(SUPPLIED RECORDS)
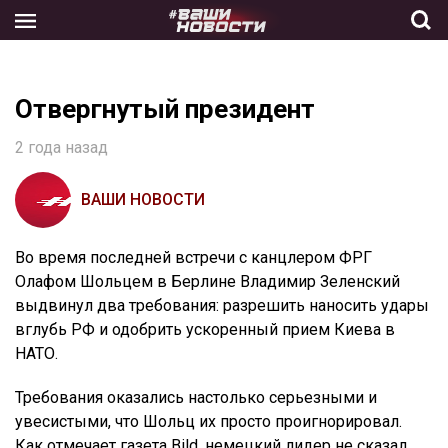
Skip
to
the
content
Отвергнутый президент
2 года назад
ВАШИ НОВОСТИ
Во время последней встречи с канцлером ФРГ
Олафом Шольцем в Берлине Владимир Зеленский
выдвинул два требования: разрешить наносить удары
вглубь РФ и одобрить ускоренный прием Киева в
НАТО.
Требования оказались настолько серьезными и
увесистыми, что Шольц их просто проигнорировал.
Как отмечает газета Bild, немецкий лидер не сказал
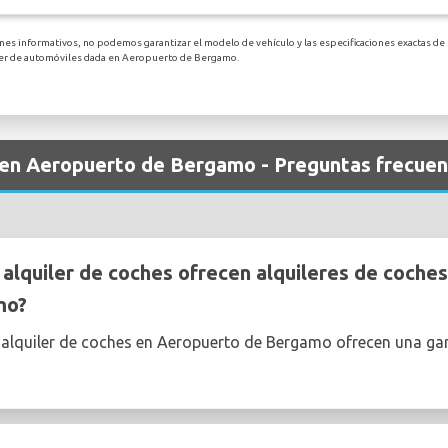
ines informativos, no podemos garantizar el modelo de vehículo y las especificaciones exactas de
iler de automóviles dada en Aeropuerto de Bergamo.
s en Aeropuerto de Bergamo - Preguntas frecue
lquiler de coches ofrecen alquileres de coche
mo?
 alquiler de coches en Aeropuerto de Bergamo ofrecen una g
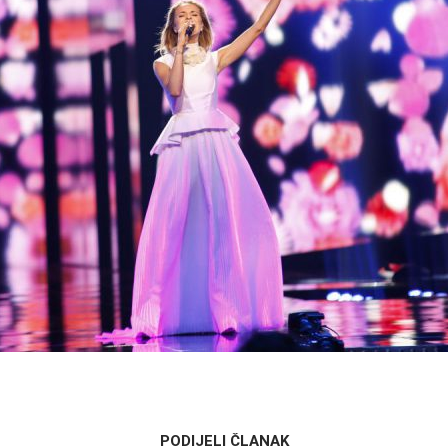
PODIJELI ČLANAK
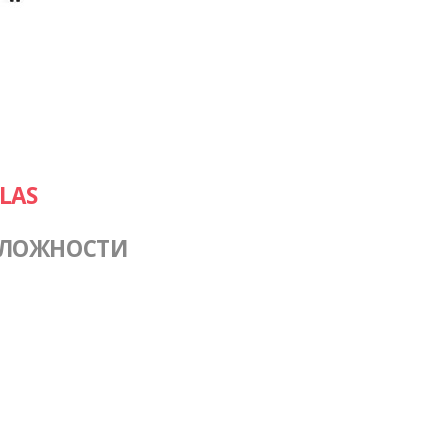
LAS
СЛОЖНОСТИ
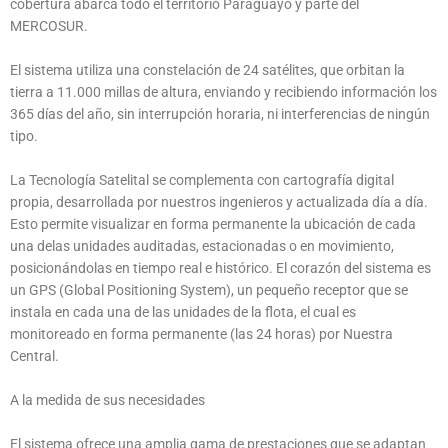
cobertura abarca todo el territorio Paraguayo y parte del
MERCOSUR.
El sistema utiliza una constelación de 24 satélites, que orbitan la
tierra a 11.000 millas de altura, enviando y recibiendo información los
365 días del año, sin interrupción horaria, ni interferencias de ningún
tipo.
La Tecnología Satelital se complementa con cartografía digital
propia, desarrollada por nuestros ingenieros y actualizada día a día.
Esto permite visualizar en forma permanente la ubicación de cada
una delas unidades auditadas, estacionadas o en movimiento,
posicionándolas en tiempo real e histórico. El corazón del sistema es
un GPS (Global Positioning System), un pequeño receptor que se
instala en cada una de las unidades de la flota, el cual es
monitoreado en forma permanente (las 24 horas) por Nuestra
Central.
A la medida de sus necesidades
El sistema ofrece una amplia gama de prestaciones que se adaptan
(End SUPPLIED RECORDS)
(SUPPLIED RECORDS)
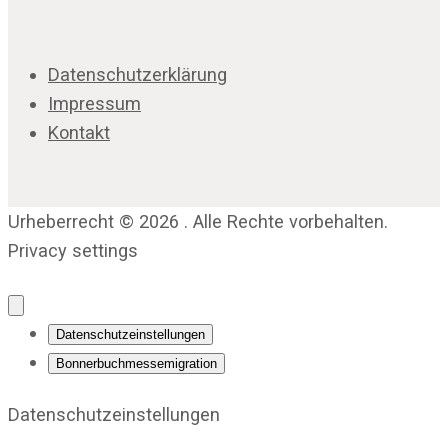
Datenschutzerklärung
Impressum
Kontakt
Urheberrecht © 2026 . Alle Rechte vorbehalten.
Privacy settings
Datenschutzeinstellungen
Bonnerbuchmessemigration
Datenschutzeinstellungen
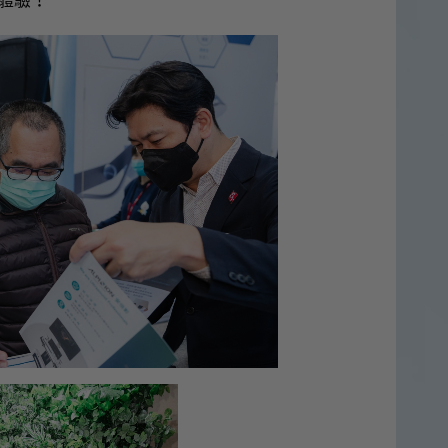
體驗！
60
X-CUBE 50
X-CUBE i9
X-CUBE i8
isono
(End SUPPLIED RECORDS)
Across the whole listing, show each line where the word "permanente" occurs.

Esto permite visualizar en forma permanente la ubicación de cada
monitoreado en forma permanente (las 24 horas) por Nuestra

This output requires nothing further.